Метили в коммунизм, а попали в Россию?

We use cookies. Read the Privacy and Cookie Policy

Метили в коммунизм, а попали в Россию?

Если уже брежневская модель была основана на реальной десталинизации, если перестройка под видом десталинизации уничтожила советскую систему в её уже несталинском варианте, то какие же цели может преследовать провозглашаемая сегодня десталинизация? Что это? Внезапно проснувшиеся «постсоветские рип ван винкли» не поняли ситуацию? Война с ветряными мельницами? О нет. Цели и мишени здесь вполне реальные. В объективной тенденции речь идёт об уничтожении России как государства и историко-культурного типа, цивилизации, иными словами — о попытке окончательного решения русского вопроса как в национальном, так и в классовом смысле.

1991 год стал не только реваншем антисоветчиков/антидержавников, это был ещё и классовый реванш. С большевистской прямотой и классовой ненавистью к народу («быдлу») его выразили ещё в перестроечное время немало авторов, например Татьяна Толстая статьёй-репликой «Пошёл вон, мужик» (mouzhik-так в оригинале). Конечно, пошёл вон — баре «вернулись». Правда, баре больше похожи на вороватых приказчиков, а барыни, в лучшем случае, на злословящих кухарок, в худшем — на матерящихся проституток, но это детали: баре-то у нас, извиняйте, — советского замеса, а барыни — из дунек, которых пустили в Европу, точнее, они суть продукты разложения советского общества. А кто может хуже относиться к народу, чем те, кто выбился наверх из этого самого народа, попав из грязи в князи, точнее, второе-третье поколение выбившихся? Худший враг мужика — вчерашний мужик (инженера — инженер, лаборанта — лаборант и т. д.), усевшийся в хозяйское кресло, сбросивший старую социальную характеристику и «выбившийся в люди». В1870-1880-е годы об этом много писал Лесков, это — одна из красных нитей его творчества. Ну, а в 1990-е мы это увидели в «новых русских» независимо от реальной национальности последних: национальное по форме, классовое — до социал-дарвинизма, до озверения — по содержанию.

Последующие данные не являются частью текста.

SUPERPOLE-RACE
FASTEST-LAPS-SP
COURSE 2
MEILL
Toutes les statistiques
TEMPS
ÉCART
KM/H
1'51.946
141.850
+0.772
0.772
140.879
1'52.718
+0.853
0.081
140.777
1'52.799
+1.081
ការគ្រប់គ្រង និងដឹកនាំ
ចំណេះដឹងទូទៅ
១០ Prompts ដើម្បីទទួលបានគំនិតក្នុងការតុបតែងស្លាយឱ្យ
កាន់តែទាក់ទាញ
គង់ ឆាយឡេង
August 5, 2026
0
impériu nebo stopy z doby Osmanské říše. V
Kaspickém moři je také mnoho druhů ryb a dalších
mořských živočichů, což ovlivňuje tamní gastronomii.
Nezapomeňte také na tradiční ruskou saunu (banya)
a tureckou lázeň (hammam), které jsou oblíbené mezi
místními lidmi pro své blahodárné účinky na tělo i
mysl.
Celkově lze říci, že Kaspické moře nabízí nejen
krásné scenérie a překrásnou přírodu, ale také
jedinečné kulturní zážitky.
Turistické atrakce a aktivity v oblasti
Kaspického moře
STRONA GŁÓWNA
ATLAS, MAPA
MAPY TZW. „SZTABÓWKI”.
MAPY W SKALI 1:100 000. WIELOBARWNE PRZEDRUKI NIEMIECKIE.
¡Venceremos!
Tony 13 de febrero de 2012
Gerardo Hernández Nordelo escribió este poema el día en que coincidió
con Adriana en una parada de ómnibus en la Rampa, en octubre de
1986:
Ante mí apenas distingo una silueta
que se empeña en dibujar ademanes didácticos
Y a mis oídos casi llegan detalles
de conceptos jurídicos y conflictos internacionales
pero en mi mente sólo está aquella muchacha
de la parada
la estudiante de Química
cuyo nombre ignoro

Откуда такой страх у определённой публики перед Сталиным и сталинизмом? Ведь реставрировать сталинизм, чем пугают нас «особо умные», невозможно — для этого нет классовой основы. Сталинизм — это «диктатура наёмных работников доиндустриального и раннеиндустриального типа» (В.В. Крылов). По мере индустриализации, усложнения общества эта основа исчезает; уже на рубеже 1940-1950-х годов сталинизм как ранняя форма организации советского общества себя изжил. И это прекрасно понимал сам Сталин, стремившийся к модификации строя, его демократизации по линии ограничения своеволия номенклатуры — в этом был главный смысл XIX съезда КПСС (и последовавшего за ним октябрьского, 1952 г., пленума), съезда, который сознательно замалчивается, тогда как на первый план искусственно выдвигается XX съезд КПСС — номенклатурные сатурналии, начало того пути, на котором номенклатура превратилась в класс полукриминальных собственников.

У хрущёвской десталинизации несколько ликов, за ней стоят разные силы, от которых прочерчиваются разные линии. Одна из главных — попытка тех, кто выдвинул Хрущёва и манипулировал им, вернуться в 1920-е, во времена олигархии левых глобалистов (к «ленинским нормам»), но теперь уже не для того, чтобы перевернуть капиталистический мир и отряхнуть с ног его прах, став хозяевами планеты, а чтобы интегрироваться в этот мир и войти в долю с его хозяевами — договориться с ними не на державной, советской, русской, а на земшарной основе, которую подрубил, подорвал (как оказалось, не до конца) Сталин — за это данная публика и ненавидела его больше всего. Но, как увидим ниже, не только за это: помимо державнонационального измерения было ещё два: сугубо классовое и цивилизационное.